Dello Russo’s campaign slogan — “The Clerk that Works” — is a reference to a WBZ-TV report that described Hennigan walking around Jamaica Pond, handing out bumper stickers and collecting signatures while court was in session.
But the most explosive charge Dello Russo has leveled involves the case of Jean Torres Vargas, who has been charged with beating a man to death in East Boston.
Vargas managed to post bail on March 24 because of an error in the warrant entered by the Suffolk clerk’s office, according to the Suffolk district attorney’s office. Vargas was eventually recaptured.
“We can no longer afford to have a clerk who skips work, is fined by the Commonwealth, and allows criminals to walk free due to ‘paperwork accidents,’ ” Dello Russo says in a campaign flier.
Hennigan says it was partly Dello Russo’s fault that Vargas was released, because he signed a document that misspelled Vargas’s name.
She also says that when Dello Russo was hired as an assistant clerk in 1999, he lacked a college degree or four years’ experience in a clerk’s or register of probate office, the two basic requirements of the job. She says Dello Russo’s hiring was a favor to DiMasi.
Dello Russo acknowledges he lacked the requirements, but says he was allowed to substitute his experience as a legislative aide. He insists DiMasi played no role in his hiring.
Hennigan also says that Dello Russo has accepted $1,000 in donations from Charles Lightbody, who pleaded guilty to misdemeanor assault and battery in Suffolk Superior Court in 2001, and $100 from Dean Rosati, who was convicted in the same court of cocaine trafficking in 2002.
“You are the caretaker of all the criminal records, so if you are accepting contributions from people whose records you have the care and custody of, it’s inappropriate,” Hennigan said.

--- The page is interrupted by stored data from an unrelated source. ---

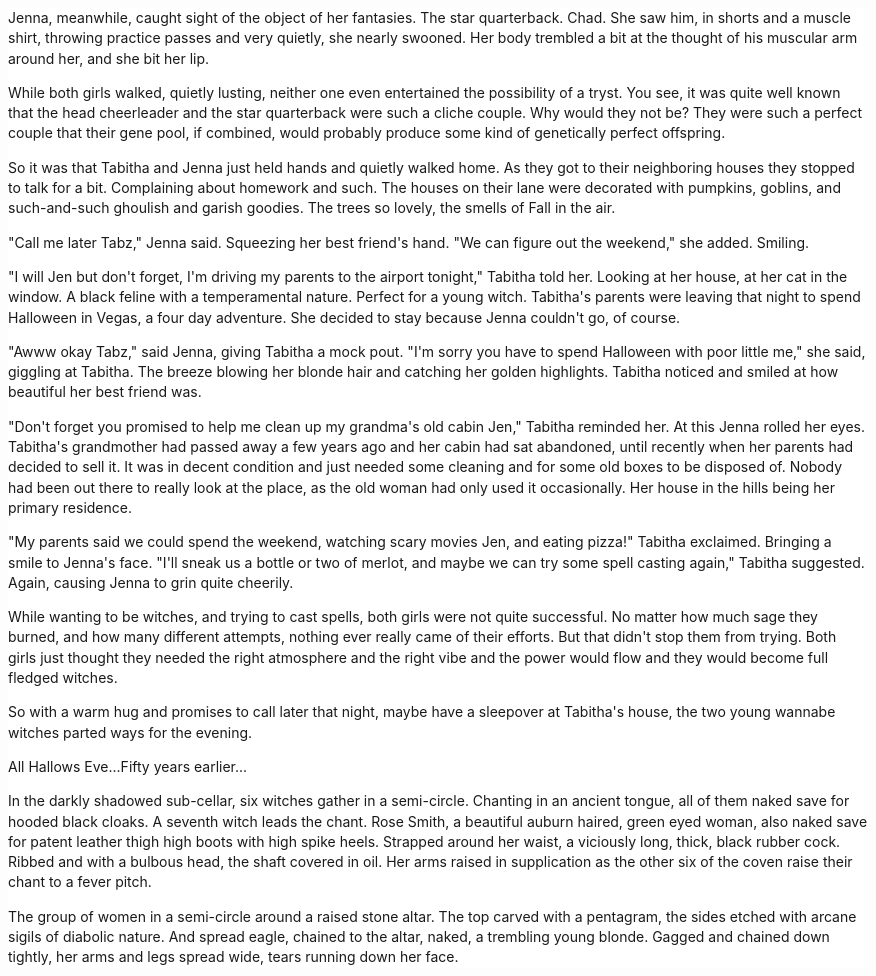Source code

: Jenna, meanwhile, caught sight of the object of her fantasies. The star quarterback. Chad. She saw him, in shorts and a muscle shirt, throwing practice passes and very quietly, she nearly swooned. Her body trembled a bit at the thought of his muscular arm around her, and she bit her lip. 

While both girls walked, quietly lusting, neither one even entertained the possibility of a tryst. You see, it was quite well known that the head cheerleader and the star quarterback were such a cliche couple. Why would they not be? They were such a perfect couple that their gene pool, if combined, would probably produce some kind of genetically perfect offspring. 

So it was that Tabitha and Jenna just held hands and quietly walked home. As they got to their neighboring houses they stopped to talk for a bit. Complaining about homework and such. The houses on their lane were decorated with pumpkins, goblins, and such-and-such ghoulish and garish goodies. The trees so lovely, the smells of Fall in the air. 

"Call me later Tabz," Jenna said. Squeezing her best friend's hand. "We can figure out the weekend," she added. Smiling. 

"I will Jen but don't forget, I'm driving my parents to the airport tonight," Tabitha told her. Looking at her house, at her cat in the window. A black feline with a temperamental nature. Perfect for a young witch. Tabitha's parents were leaving that night to spend Halloween in Vegas, a four day adventure. She decided to stay because Jenna couldn't go, of course. 

"Awww okay Tabz," said Jenna, giving Tabitha a mock pout. "I'm sorry you have to spend Halloween with poor little me," she said, giggling at Tabitha. The breeze blowing her blonde hair and catching her golden highlights. Tabitha noticed and smiled at how beautiful her best friend was. 

"Don't forget you promised to help me clean up my grandma's old cabin Jen," Tabitha reminded her. At this Jenna rolled her eyes. Tabitha's grandmother had passed away a few years ago and her cabin had sat abandoned, until recently when her parents had decided to sell it. It was in decent condition and just needed some cleaning and for some old boxes to be disposed of. Nobody had been out there to really look at the place, as the old woman had only used it occasionally. Her house in the hills being her primary residence. 

"My parents said we could spend the weekend, watching scary movies Jen, and eating pizza!" Tabitha exclaimed. Bringing a smile to Jenna's face. "I'll sneak us a bottle or two of merlot, and maybe we can try some spell casting again," Tabitha suggested. Again, causing Jenna to grin quite cheerily. 

While wanting to be witches, and trying to cast spells, both girls were not quite successful. No matter how much sage they burned, and how many different attempts, nothing ever really came of their efforts. But that didn't stop them from trying. Both girls just thought they needed the right atmosphere and the right vibe and the power would flow and they would become full fledged witches. 

So with a warm hug and promises to call later that night, maybe have a sleepover at Tabitha's house, the two young wannabe witches parted ways for the evening. 

All Hallows Eve...Fifty years earlier... 

In the darkly shadowed sub-cellar, six witches gather in a semi-circle. Chanting in an ancient tongue, all of them naked save for hooded black cloaks. A seventh witch leads the chant. Rose Smith, a beautiful auburn haired, green eyed woman, also naked save for patent leather thigh high boots with high spike heels. Strapped around her waist, a viciously long, thick, black rubber cock. Ribbed and with a bulbous head, the shaft covered in oil. Her arms raised in supplication as the other six of the coven raise their chant to a fever pitch. 

The group of women in a semi-circle around a raised stone altar. The top carved with a pentagram, the sides etched with arcane sigils of diabolic nature. And spread eagle, chained to the altar, naked, a trembling young blonde. Gagged and chained down tightly, her arms and legs spread wide, tears running down her face. 
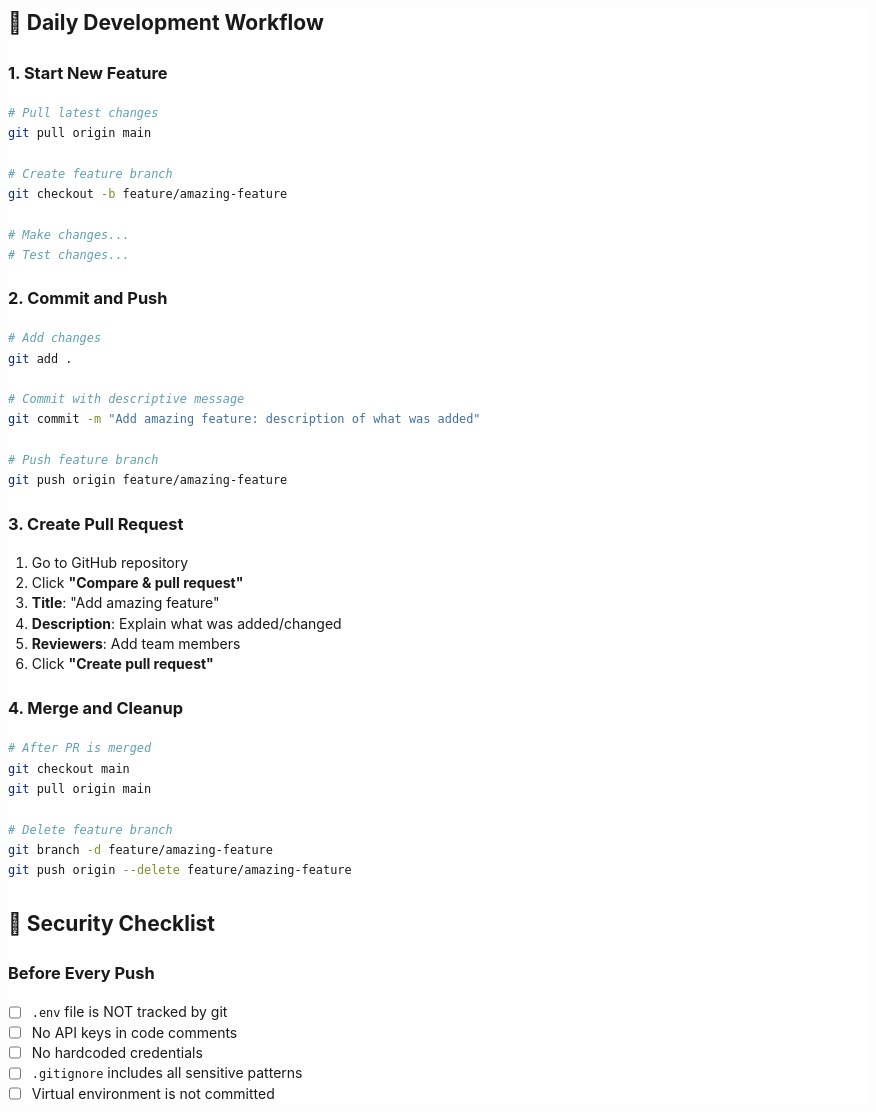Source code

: ## 🔄 Daily Development Workflow

### 1. Start New Feature
```bash
# Pull latest changes
git pull origin main

# Create feature branch
git checkout -b feature/amazing-feature

# Make changes...
# Test changes...
```

### 2. Commit and Push
```bash
# Add changes
git add .

# Commit with descriptive message
git commit -m "Add amazing feature: description of what was added"

# Push feature branch
git push origin feature/amazing-feature
```

### 3. Create Pull Request
1. Go to GitHub repository
2. Click **"Compare & pull request"**
3. **Title**: "Add amazing feature"
4. **Description**: Explain what was added/changed
5. **Reviewers**: Add team members
6. Click **"Create pull request"**

### 4. Merge and Cleanup
```bash
# After PR is merged
git checkout main
git pull origin main

# Delete feature branch
git branch -d feature/amazing-feature
git push origin --delete feature/amazing-feature
```

## 🚨 Security Checklist

### Before Every Push
- [ ] `.env` file is NOT tracked by git
- [ ] No API keys in code comments
- [ ] No hardcoded credentials
- [ ] `.gitignore` includes all sensitive patterns
- [ ] Virtual environment is not committed
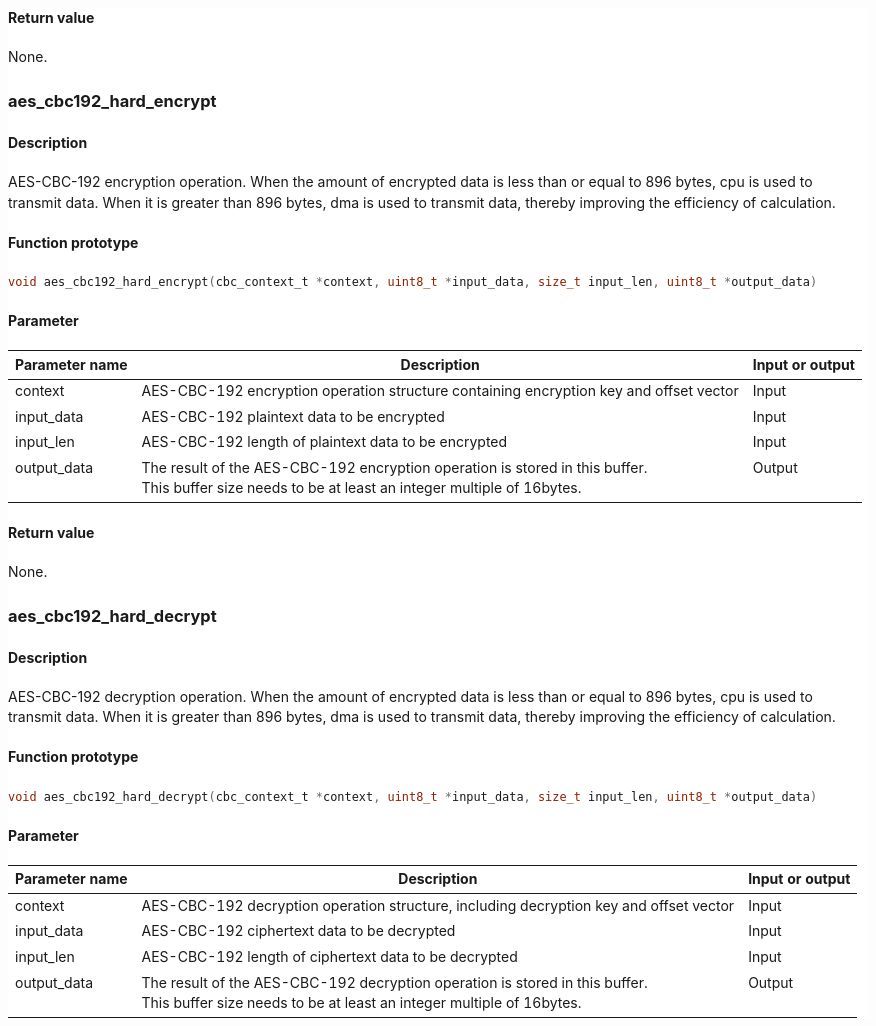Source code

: #### Return value

None.

### aes\_cbc192\_hard\_encrypt

#### Description

AES-CBC-192 encryption operation. When the amount of encrypted data is less than or equal to 896 bytes, cpu is used to transmit data. When it is greater than 896 bytes, dma is used to transmit data, thereby improving the efficiency of calculation.

#### Function prototype

```c
void aes_cbc192_hard_encrypt(cbc_context_t *context, uint8_t *input_data, size_t input_len, uint8_t *output_data)
```

#### Parameter

| Parameter name |                                                                      Description                                                                       | Input or output |
| -------------- | ------------------------------------------------------------------------------------------------------------------------------------------------------ | --------------- |
| context        | AES-CBC-192 encryption operation structure containing encryption key and offset vector                                                                 | Input           |
| input\_data    | AES-CBC-192 plaintext data to be encrypted                                                                                                             | Input           |
| input\_len     | AES-CBC-192 length of plaintext data to be encrypted                                                                                                   | Input           |
| output\_data   | The result of the AES-CBC-192 encryption operation is stored in this buffer.<br/>This buffer size needs to be at least an integer multiple of 16bytes. | Output          |

#### Return value

None.

### aes\_cbc192\_hard\_decrypt

#### Description

AES-CBC-192 decryption operation. When the amount of encrypted data is less than or equal to 896 bytes, cpu is used to transmit data. When it is greater than 896 bytes, dma is used to transmit data, thereby improving the efficiency of calculation.

#### Function prototype

```c
void aes_cbc192_hard_decrypt(cbc_context_t *context, uint8_t *input_data, size_t input_len, uint8_t *output_data)
```

#### Parameter

| Parameter name |                                                                      Description                                                                       | Input or output |
| -------------- | ------------------------------------------------------------------------------------------------------------------------------------------------------ | --------------- |
| context        | AES-CBC-192 decryption operation structure, including decryption key and offset vector                                                                 | Input           |
| input\_data    | AES-CBC-192 ciphertext data to be decrypted                                                                                                            | Input           |
| input\_len     | AES-CBC-192 length of ciphertext data to be decrypted                                                                                                  | Input           |
| output\_data   | The result of the AES-CBC-192 decryption operation is stored in this buffer.<br/>This buffer size needs to be at least an integer multiple of 16bytes. | Output          |

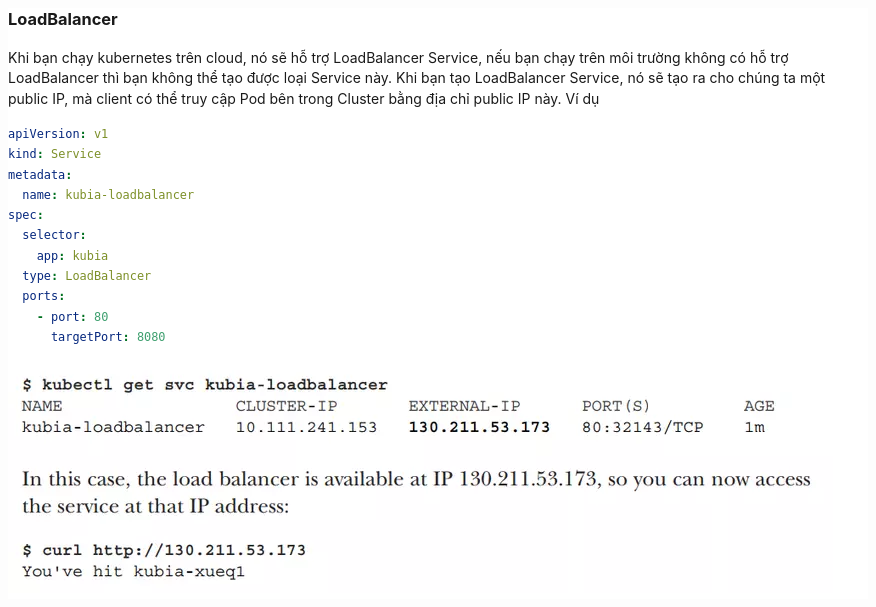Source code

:### LoadBalancer
Khi bạn chạy kubernetes trên cloud, nó sẽ hỗ trợ LoadBalancer Service, nếu bạn chạy trên môi trường không có hỗ trợ LoadBalancer thì bạn không thể tạo được loại Service này. Khi bạn tạo LoadBalancer Service, nó sẽ tạo ra cho chúng ta một public IP, mà client có thể truy cập Pod bên trong Cluster bằng địa chỉ public IP này. Ví dụ
```yaml
apiVersion: v1
kind: Service
metadata:
  name: kubia-loadbalancer
spec:
  selector:
    app: kubia
  type: LoadBalancer
  ports:
    - port: 80
      targetPort: 8080
```
![image.png](./images/5d254461-adb8-422b-b638-6528cb0b91e2.png)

Men with those two names have contributed to Dello Russo’s campaign and appear on court records that match those crimes.
Dello Russo says he does not know Lightbody or Rosati, but he knows Rosati’s mother because he grew up with her in the North End and suspects she encouraged her son to donate. He said he sees nothing wrong with the money.
“I don’t go asking convicted felons for donations,” he said.
Though Dello Russo has the backing of some influential politicians, including Suffolk Sheriff Andrea J. Cabral, some longtime political observers say Hennigan still has the edge because of her name recognition. No matter the odds, no one expects the candidates to shake hands when it’s over.
“It’s an old-time political race in Suffolk County,” said Michael J. McCormack, a former city councilor. “It’s not a love-fest.”